* **WHAT IS NEEDED**:
Please rewrite the material below, switching each "series" to "line" and leaving everything else unchanged.

* **SOURCE DATA**:
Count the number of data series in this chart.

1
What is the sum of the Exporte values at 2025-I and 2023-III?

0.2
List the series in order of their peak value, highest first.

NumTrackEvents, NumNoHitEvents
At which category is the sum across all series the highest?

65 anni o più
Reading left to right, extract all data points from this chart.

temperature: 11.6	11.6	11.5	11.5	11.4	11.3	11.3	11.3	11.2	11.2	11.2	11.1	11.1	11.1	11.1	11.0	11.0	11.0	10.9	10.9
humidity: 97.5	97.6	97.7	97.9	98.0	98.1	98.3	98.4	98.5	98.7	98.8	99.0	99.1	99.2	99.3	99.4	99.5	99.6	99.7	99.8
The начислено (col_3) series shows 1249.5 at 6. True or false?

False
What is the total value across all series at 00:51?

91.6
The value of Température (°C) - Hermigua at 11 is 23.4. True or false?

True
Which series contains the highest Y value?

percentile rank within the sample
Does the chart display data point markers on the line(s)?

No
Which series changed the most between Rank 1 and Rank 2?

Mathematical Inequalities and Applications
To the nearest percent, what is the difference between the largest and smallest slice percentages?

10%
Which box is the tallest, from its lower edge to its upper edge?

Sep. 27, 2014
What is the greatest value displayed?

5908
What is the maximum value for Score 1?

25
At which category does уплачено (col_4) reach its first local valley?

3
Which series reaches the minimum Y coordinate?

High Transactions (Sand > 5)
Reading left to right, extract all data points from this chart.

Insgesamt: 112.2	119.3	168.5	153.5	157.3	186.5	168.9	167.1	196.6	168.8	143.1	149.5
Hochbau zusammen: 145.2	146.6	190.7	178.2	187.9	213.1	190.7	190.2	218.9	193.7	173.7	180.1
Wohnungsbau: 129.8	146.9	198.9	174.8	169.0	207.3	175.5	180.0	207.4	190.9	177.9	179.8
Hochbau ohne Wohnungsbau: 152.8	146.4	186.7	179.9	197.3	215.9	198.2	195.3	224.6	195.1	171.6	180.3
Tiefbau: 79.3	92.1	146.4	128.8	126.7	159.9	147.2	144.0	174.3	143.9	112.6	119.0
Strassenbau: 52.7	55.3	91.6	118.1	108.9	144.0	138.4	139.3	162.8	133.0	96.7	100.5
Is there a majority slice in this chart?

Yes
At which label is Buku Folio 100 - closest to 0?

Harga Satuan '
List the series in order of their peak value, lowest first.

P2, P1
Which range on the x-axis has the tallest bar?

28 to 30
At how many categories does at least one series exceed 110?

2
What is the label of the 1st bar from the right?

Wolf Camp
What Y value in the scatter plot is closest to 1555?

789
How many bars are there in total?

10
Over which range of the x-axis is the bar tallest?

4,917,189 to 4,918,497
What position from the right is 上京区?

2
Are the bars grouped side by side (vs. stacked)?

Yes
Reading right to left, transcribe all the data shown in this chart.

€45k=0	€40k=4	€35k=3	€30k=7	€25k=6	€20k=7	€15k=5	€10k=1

* **WRITTEN ANSWER**:
Count the number of data line in this chart.

1
What is the sum of the Exporte values at 2025-I and 2023-III?

0.2
List the line in order of their peak value, highest first.

NumTrackEvents, NumNoHitEvents
At which category is the sum across all line the highest?

65 anni o più
Reading left to right, extract all data points from this chart.

temperature: 11.6	11.6	11.5	11.5	11.4	11.3	11.3	11.3	11.2	11.2	11.2	11.1	11.1	11.1	11.1	11.0	11.0	11.0	10.9	10.9
humidity: 97.5	97.6	97.7	97.9	98.0	98.1	98.3	98.4	98.5	98.7	98.8	99.0	99.1	99.2	99.3	99.4	99.5	99.6	99.7	99.8
The начислено (col_3) line shows 1249.5 at 6. True or false?

False
What is the total value across all line at 00:51?

91.6
The value of Température (°C) - Hermigua at 11 is 23.4. True or false?

True
Which line contains the highest Y value?

percentile rank within the sample
Does the chart display data point markers on the line(s)?

No
Which line changed the most between Rank 1 and Rank 2?

Mathematical Inequalities and Applications
To the nearest percent, what is the difference between the largest and smallest slice percentages?

10%
Which box is the tallest, from its lower edge to its upper edge?

Sep. 27, 2014
What is the greatest value displayed?

5908
What is the maximum value for Score 1?

25
At which category does уплачено (col_4) reach its first local valley?

3
Which line reaches the minimum Y coordinate?

High Transactions (Sand > 5)
Reading left to right, extract all data points from this chart.

Insgesamt: 112.2	119.3	168.5	153.5	157.3	186.5	168.9	167.1	196.6	168.8	143.1	149.5
Hochbau zusammen: 145.2	146.6	190.7	178.2	187.9	213.1	190.7	190.2	218.9	193.7	173.7	180.1
Wohnungsbau: 129.8	146.9	198.9	174.8	169.0	207.3	175.5	180.0	207.4	190.9	177.9	179.8
Hochbau ohne Wohnungsbau: 152.8	146.4	186.7	179.9	197.3	215.9	198.2	195.3	224.6	195.1	171.6	180.3
Tiefbau: 79.3	92.1	146.4	128.8	126.7	159.9	147.2	144.0	174.3	143.9	112.6	119.0
Strassenbau: 52.7	55.3	91.6	118.1	108.9	144.0	138.4	139.3	162.8	133.0	96.7	100.5
Is there a majority slice in this chart?

Yes
At which label is Buku Folio 100 - closest to 0?

Harga Satuan '
List the line in order of their peak value, lowest first.

P2, P1
Which range on the x-axis has the tallest bar?

28 to 30
At how many categories does at least one line exceed 110?

2
What is the label of the 1st bar from the right?

Wolf Camp
What Y value in the scatter plot is closest to 1555?

789
How many bars are there in total?

10
Over which range of the x-axis is the bar tallest?

4,917,189 to 4,918,497
What position from the right is 上京区?

2
Are the bars grouped side by side (vs. stacked)?

Yes
Reading right to left, transcribe all the data shown in this chart.

€45k=0	€40k=4	€35k=3	€30k=7	€25k=6	€20k=7	€15k=5	€10k=1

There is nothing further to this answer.